Almost every year, it seems, the approach of Halloween sparks some sort of small-town debate or controversy. The flap this year was over religion, not the threat of safety pins in apples. For the last three years, Georgetown officials have set aside the Sunday afternoon before Halloween for a parade of costumed children in the town circle, followed by rounds of trick-or-treating in the surrounding neighborhoods.

With the Sunday observances, the officials say, they are able to ensure a wholesome celebration with parents and grandparents attending; Oct. 31 is just another night for Georgetown's 1,900 residents.

But several born-again Christians recently argued before the Town Council that Halloween, which they described as "Satan's New Year's Eve," should not be celebrated on a Sunday -- "God's holy day." In fact, they said, Halloween should be banned altogether in Georgetown.

The council voted 4 to 1 last week to continue the Sunday festivities.

Said Georgetown Mayor W. Layton Johnson: "They told us we were not elected by the people, but appointed by God, and that we had a responsibility. I figure people can take a Bible verse and put whatever interpretations they want. But Halloween's for kids, not for adults."

One town has handled the problem by forbidding children to go door-to-door on Oct. 31. Last year, the Town Council of Riverdale, a Prince George's County community of 4,750 people, passed an ordinance banning trick-or-treating because of concerns about children's safety. Most town youngsters now attend a party sponsored by the town or take their trick-or-treat bags to other jurisdictions, the Riverdale police chief said.

"It was 99 percent effective last year," said Chief Leo Link. "You've always got that 1 percent who object to it, but the city fathers figured if it saves one kid from getting hurt or poisoned, it's worth it."

In 1983, a group of parents in Fairfax County who identified themselves as "Christian Citizens of Fairfax," presented a petition with several hundred names to the county School Board asking for a ban of Halloween activities in the public schools. The parents argued that dressing up as devils and witches encouraged children to worship Satan. The effort failed, however, and the schoolchildren wore their ghost and goblin costumes to school on Halloween as usual.

The debate in Georgetown, Del., also was grounded in religious concerns. Two women led the protest, saying they represented a group of "like-minded Christians." A local ministerial association also suggested that the Halloween celebration be held on Saturday instead of Sunday, but made no formal appeal to the Town Council.
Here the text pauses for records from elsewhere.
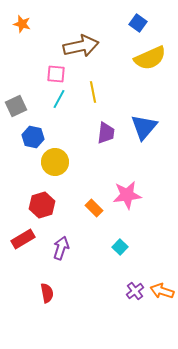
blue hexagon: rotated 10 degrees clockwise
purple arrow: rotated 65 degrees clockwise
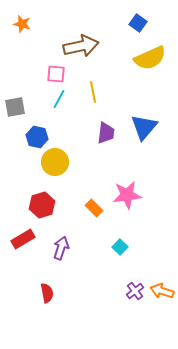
gray square: moved 1 px left, 1 px down; rotated 15 degrees clockwise
blue hexagon: moved 4 px right
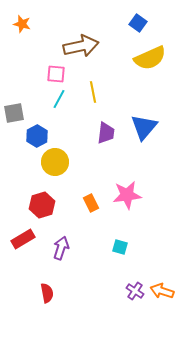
gray square: moved 1 px left, 6 px down
blue hexagon: moved 1 px up; rotated 20 degrees clockwise
orange rectangle: moved 3 px left, 5 px up; rotated 18 degrees clockwise
cyan square: rotated 28 degrees counterclockwise
purple cross: rotated 18 degrees counterclockwise
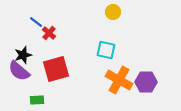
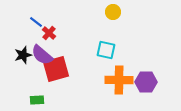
purple semicircle: moved 23 px right, 16 px up
orange cross: rotated 28 degrees counterclockwise
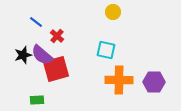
red cross: moved 8 px right, 3 px down
purple hexagon: moved 8 px right
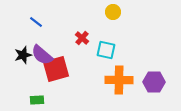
red cross: moved 25 px right, 2 px down
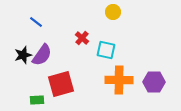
purple semicircle: rotated 95 degrees counterclockwise
red square: moved 5 px right, 15 px down
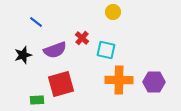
purple semicircle: moved 13 px right, 5 px up; rotated 35 degrees clockwise
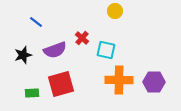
yellow circle: moved 2 px right, 1 px up
green rectangle: moved 5 px left, 7 px up
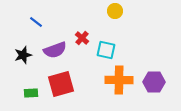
green rectangle: moved 1 px left
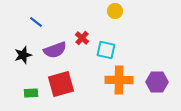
purple hexagon: moved 3 px right
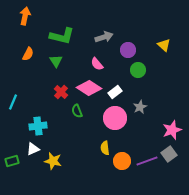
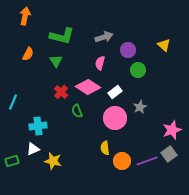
pink semicircle: moved 3 px right, 1 px up; rotated 56 degrees clockwise
pink diamond: moved 1 px left, 1 px up
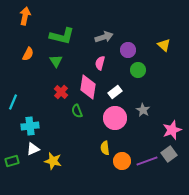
pink diamond: rotated 65 degrees clockwise
gray star: moved 3 px right, 3 px down; rotated 16 degrees counterclockwise
cyan cross: moved 8 px left
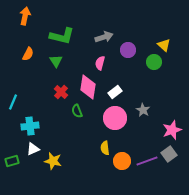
green circle: moved 16 px right, 8 px up
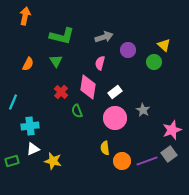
orange semicircle: moved 10 px down
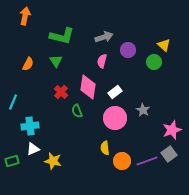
pink semicircle: moved 2 px right, 2 px up
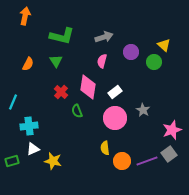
purple circle: moved 3 px right, 2 px down
cyan cross: moved 1 px left
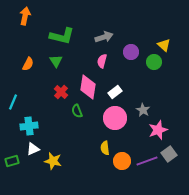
pink star: moved 14 px left
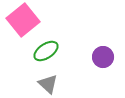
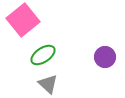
green ellipse: moved 3 px left, 4 px down
purple circle: moved 2 px right
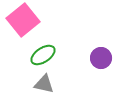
purple circle: moved 4 px left, 1 px down
gray triangle: moved 4 px left; rotated 30 degrees counterclockwise
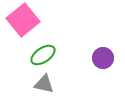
purple circle: moved 2 px right
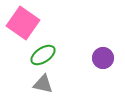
pink square: moved 3 px down; rotated 16 degrees counterclockwise
gray triangle: moved 1 px left
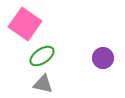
pink square: moved 2 px right, 1 px down
green ellipse: moved 1 px left, 1 px down
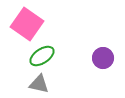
pink square: moved 2 px right
gray triangle: moved 4 px left
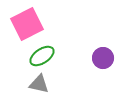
pink square: rotated 28 degrees clockwise
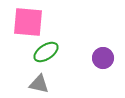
pink square: moved 1 px right, 2 px up; rotated 32 degrees clockwise
green ellipse: moved 4 px right, 4 px up
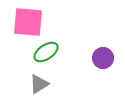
gray triangle: rotated 45 degrees counterclockwise
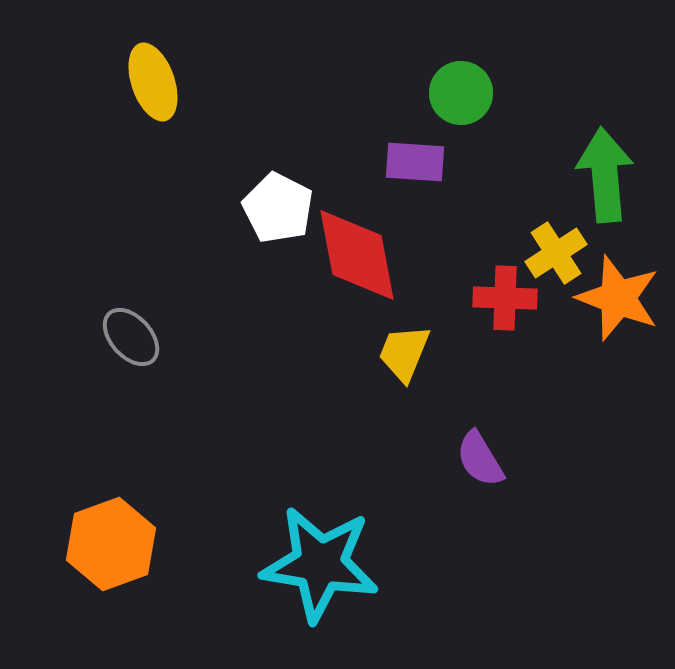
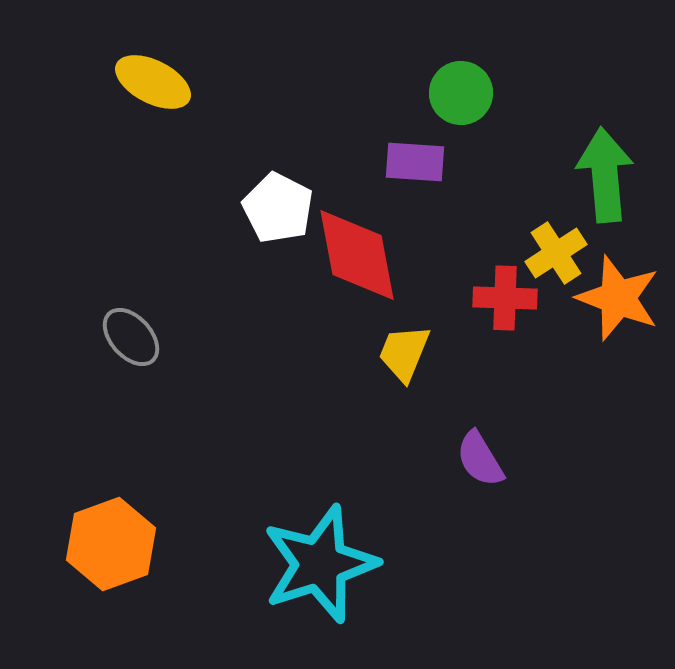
yellow ellipse: rotated 44 degrees counterclockwise
cyan star: rotated 27 degrees counterclockwise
"The witches, the black cats, the pagan origins -- all of it has to do with glorifying Satan," said Malorie Derby, 37, a spokeswoman for the nondenominational group. "All we can do now is pray for the council."

Instead of celebrating Halloween, Derby said, she and her two children, ages 7 and 4, observe All Saints Day, Nov. 1, with Biblical costumes and a harvest celebration involving neighborhood children. Last year, her daughter dressed as Queen Esther; her son, as King David.

On Sunday, Oct. 27, however, many other Georgetown children will don their spooky costumes and gather in the town circle.

"We'll judge their costumes in three categories -- ugliest, funniest and most original," Johnson said. "We'll have free cider and gingersnaps and then the kids will fan out to trick or treat -- and that's something to see, all those little kids so excited. Now what can be wrong with that?"